Edmonds et al. reported nine patients (13 clubfeet) that had no active dorsiflexion of the toes or ankles and no active eversion on the affected sides.5 The authors used the drop-toe sign, which is done by resting the toes in plantarflexion and observing for active dorsiflexion by plantar stimulation. All of the patients had a drop toe sign before treatment. Two of the nine patients had complex clubfoot. Four of the nine patients had relapses and underwent extensive surgical releases after casting. One of these patients had exploration of the peroneal nerve bilaterally. The findings were symmetric, revealing a normal-appearing full-diameter peroneal nerve proximal to the proximal leg fascia with only a thin atrophic nerve distally. Only one patient had maintained a plantigrade foot position without intraarticular surgery. The authors suggested that these cases may need the modified Ponseti method, including earlier-than-usual Achilles tendon lengthening.

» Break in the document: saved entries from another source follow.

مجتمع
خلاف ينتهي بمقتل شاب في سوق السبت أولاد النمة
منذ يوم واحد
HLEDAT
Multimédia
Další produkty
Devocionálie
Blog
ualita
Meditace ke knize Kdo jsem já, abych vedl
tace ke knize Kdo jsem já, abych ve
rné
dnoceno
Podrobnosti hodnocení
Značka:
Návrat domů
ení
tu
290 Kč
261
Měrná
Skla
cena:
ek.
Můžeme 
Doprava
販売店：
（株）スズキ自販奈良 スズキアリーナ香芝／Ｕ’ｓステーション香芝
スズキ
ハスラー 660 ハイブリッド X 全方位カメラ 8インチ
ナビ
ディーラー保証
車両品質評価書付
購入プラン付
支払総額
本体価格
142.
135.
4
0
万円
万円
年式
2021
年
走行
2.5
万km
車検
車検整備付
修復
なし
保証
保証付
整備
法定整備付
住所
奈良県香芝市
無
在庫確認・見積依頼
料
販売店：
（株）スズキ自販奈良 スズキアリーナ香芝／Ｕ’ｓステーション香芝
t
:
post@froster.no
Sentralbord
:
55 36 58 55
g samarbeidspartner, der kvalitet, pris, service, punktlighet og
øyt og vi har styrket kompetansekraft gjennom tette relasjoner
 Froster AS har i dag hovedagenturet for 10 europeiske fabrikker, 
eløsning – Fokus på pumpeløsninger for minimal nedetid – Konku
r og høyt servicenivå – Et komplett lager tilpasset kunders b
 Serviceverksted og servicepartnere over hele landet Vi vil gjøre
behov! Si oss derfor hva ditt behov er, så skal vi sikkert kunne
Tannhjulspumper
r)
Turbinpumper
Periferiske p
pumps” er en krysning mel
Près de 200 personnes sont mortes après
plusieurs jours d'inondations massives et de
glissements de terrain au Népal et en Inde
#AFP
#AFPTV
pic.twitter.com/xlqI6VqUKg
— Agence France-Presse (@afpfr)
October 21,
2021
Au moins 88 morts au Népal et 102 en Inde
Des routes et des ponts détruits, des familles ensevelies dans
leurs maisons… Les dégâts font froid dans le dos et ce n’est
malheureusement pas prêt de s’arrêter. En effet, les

Because five of our patients were treated elsewhere with casting or corrective surgery before initial visit, it was not clear whether the peroneal nerve palsies were a complication of prolonged casting or whether the palsies were present before as part of the deformity. Three patients were found as having peripheral nerve dysfunction after series of casting or surgery at our institution. Therefore, these patients might have suffered peripheral nerve dysfunction from complication of prolonged treatment. However, only one of these 3 clubfeet made some recovery from the nerve dysfunction. This may indicate the nerve palsies were not from simple pressure by casting because infant peroneal palsies, which caused mainly by pressure on the fibular head, are reported to have good prognosis.3,8,13
Feldbrin et al. reported that isolated peroneal nerve damage was seen in 27% of their patients with congenital clubfoot, with 10% having an abnormality of both the peroneal and posterior tibial nerve.6 Macnicol and Nadeem reported that 9.5 % of their clubfoot patients with previous corrective surgery had abnormal responses to motor electrophysiological tests of the peroneal nerve.9 On the other hand, Bill and Versfeld failed to find abnormal responses of the peroneal nerve in an electromyographic study of patients with idiopathic clubfoot.2 Electrodiag-nostic studies are helpful to determine diagnosis of nerve palsy.2,3,6,8-10,12 However, those studies do not change treatment and prognosis. Repeated neurological evaluations are more important.
Regardless of the underlying cause, it is obvious that these cases are very difficult to treat. Most authors have reported failures of treatment for patients with peroneal nerve dysfunction and the requirement for subsequent corrective surgery. However, corrective surgery frequently brings severe scarring leading to joint stiffness and muscle weakness. The long-term result after corrective surgery was very poor.4 Although three patients had relapses and most patients needed prolonged casting, all of our patients had excellent deformity correction without surgical releases. However, a longer follow up of the patients is needed since late relapses due to the nerve dysfunction may be possible.
In summary, repeated neurological evaluations and very careful cast placement should be performed during the treatment of complex clubfeet. The modified Ponseti technique, if applied properly, is successful and avoids extensive surgical releases.